Updates:
- 2022-08-30 – Corrected a major bug in the Get8BitHexStringPtr() routine.
“Here we go again…”
Last week I ran out of ROM space in a work project. For each code addition, I have to do some size optimization elsewhere in the program. Some things I tried actually made the program larger. For example, we have some status bits that get set in two different structures. The code will do it like this:
shortStatus.faults |= FAULT_BIT;
longStatus.faults |= FAULT_BIT;
We have code like that in dozens of places. One of the things I had done earlier was to change that in to a function. This was primarily so I could have common code set fault bits (since each of the four different boards I work with had a different name for its status structures). It was also to reduce the amount of lines in the code and make what they were doing more clear (“clean code”).

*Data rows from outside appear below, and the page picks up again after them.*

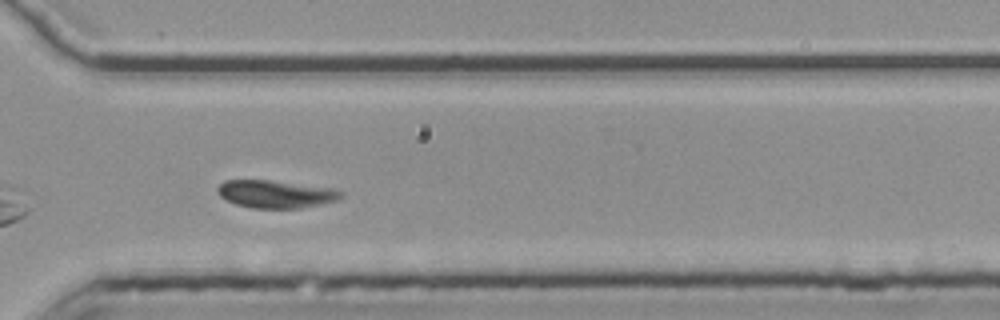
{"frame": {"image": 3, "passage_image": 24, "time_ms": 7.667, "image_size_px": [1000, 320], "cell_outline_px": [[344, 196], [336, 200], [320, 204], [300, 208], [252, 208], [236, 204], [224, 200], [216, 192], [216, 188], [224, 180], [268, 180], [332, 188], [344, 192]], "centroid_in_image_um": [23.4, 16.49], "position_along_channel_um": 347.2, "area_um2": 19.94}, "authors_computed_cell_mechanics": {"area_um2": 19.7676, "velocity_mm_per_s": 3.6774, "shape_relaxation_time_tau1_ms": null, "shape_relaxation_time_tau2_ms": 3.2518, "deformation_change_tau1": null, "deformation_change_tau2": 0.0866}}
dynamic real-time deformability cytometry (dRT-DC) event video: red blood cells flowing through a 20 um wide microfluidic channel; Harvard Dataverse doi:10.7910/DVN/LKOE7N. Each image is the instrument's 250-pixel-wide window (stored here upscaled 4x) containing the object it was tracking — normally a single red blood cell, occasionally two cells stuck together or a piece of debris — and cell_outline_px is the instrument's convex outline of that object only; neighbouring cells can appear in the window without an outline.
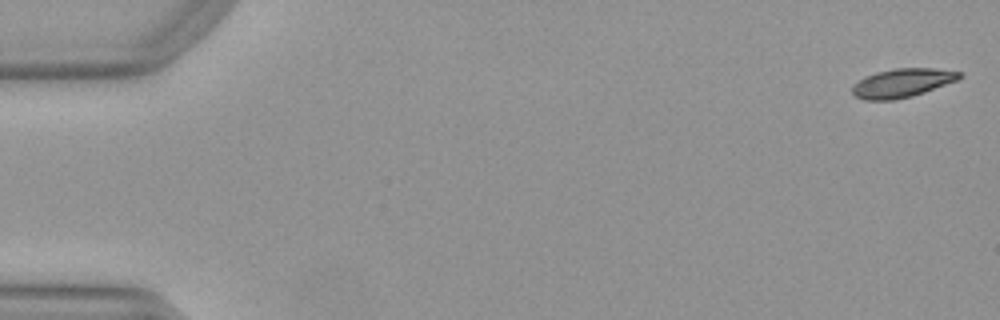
{"species": "Egyptian fruit bat (a non-hibernating species)", "species_latin": "Rousettus aegyptiacus", "temperature_condition": "warm", "stored_images_in_passage": 52, "camera_frame_rate_fps": 3000, "um_per_image_px": 0.085, "animal": {"sex": "female"}, "frame": {"image": 1, "passage_image": 1, "time_ms": 0.0, "image_size_px": [1000, 320], "cell_outline_px": [[964, 76], [956, 80], [924, 92], [912, 96], [896, 100], [864, 100], [856, 96], [852, 92], [852, 84], [864, 76], [876, 72], [896, 68], [932, 68], [960, 72]], "centroid_in_image_um": [76.64, 7.05], "position_along_channel_um": 8.4, "area_um2": 17.92}}
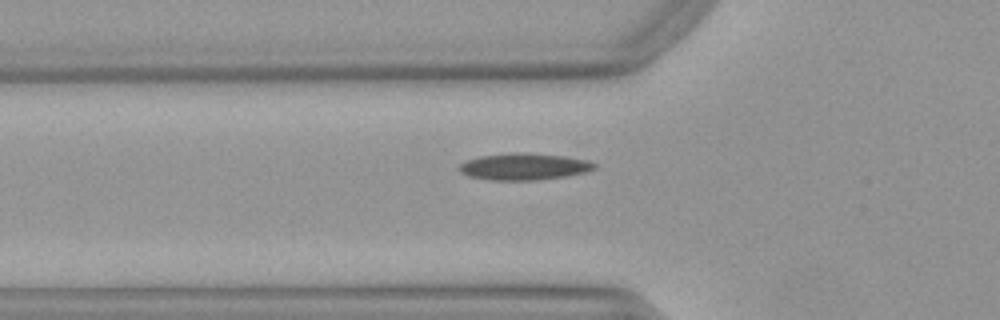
{"frame": {"image": 2, "passage_image": 18, "time_ms": 5.667, "image_size_px": [1000, 320], "cell_outline_px": [[596, 168], [588, 172], [568, 176], [536, 180], [488, 180], [468, 176], [460, 172], [456, 168], [460, 164], [468, 160], [480, 156], [512, 152], [524, 152], [564, 156], [588, 160], [596, 164]], "centroid_in_image_um": [44.55, 14.16], "position_along_channel_um": 81.3, "area_um2": 21.33}}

void setFault (uint8_t faultBit)
{
shortStatus.faults |= faultBit;
longStatus.faults |= faultBit;
}
During a round of optimizing last week, I noticed that the overhead of calling that function was larger than just doing it manually. I could switch back and save a few bytes every time it was used, but since I still wanted to maintain “clean code”, I decided to make a macro instead of the function. Now I can still do:
setFault (FAULT_BIT);
…but under the hood it’s really doing a macro instead:
#define setFault(faultBit) { shortStatus.faults |= faultbit; longStatus.faults |= faultBit; }
Now I get what I wanted (a “function”) but retain the code size savings of in-lining each instance.
I also thought that doing something like this might be smaller:
shortStatus.faults |= FAULT_BIT;
longStatus.faults = shortStatus.faults;
…but from looking at the PIC24 assembly code, that’s much larger. I did end up using it in large blocks of code that conditionally decided which fault bit to set, and then I sync the long status at the end. As long as the overhead of “this = that” is less than the overhead of multiple inline instructions it was worth doing.
And keep in mind, this is because I am 100% out of ROM. Saving 4 bytes here, and 20 bytes there means the difference between being able to build or not.
Formatting Output
One of the reasons for the “code bloat” was adding support for an LCD display. The panel, an LCD2004, hooks up to I2C vie a PCF8574 I2C I/O chip. I wrote just the routines needed for the minimal functionality required: Initialize, Clear Screen, Position Cursor, and Write String.
The full libraries (there are many) for Arduino are so large by comparison, so often it makes more sense to spend the time to “roll your own” than port what someone else has already done. (This also means I do not have to worry about any licensing restrictions for using open source code.)
I created a simple function like:
LCDWriteDataString (0, 0, "This is my message.");
The two numbers are the X and Y (or Column and Row) of where to display the text on the 20×4 LCD screen.
But, I was quickly reminded that the PIC architecture doesn’t support passing constant string data due to “reasons”. (Harvard architecture, for those who know.)
To make it work, you had to do something like:
const char *msg = "This is my message";
LCDWriteDataString (0, 0, msg);
…or…
chr buffer[19];
memcpy (buffer, "This is my message");
LCDWriteDataString (0, 0, msg);
…or, using the CCS compiler tools, add this to make the compiler take care of it for you:
#device PASS_STRINGS=IN_RAM
Initially I did that so I could get on with the task at had, but as I ran out of ROM space, I revisited this to see which approach was smaller.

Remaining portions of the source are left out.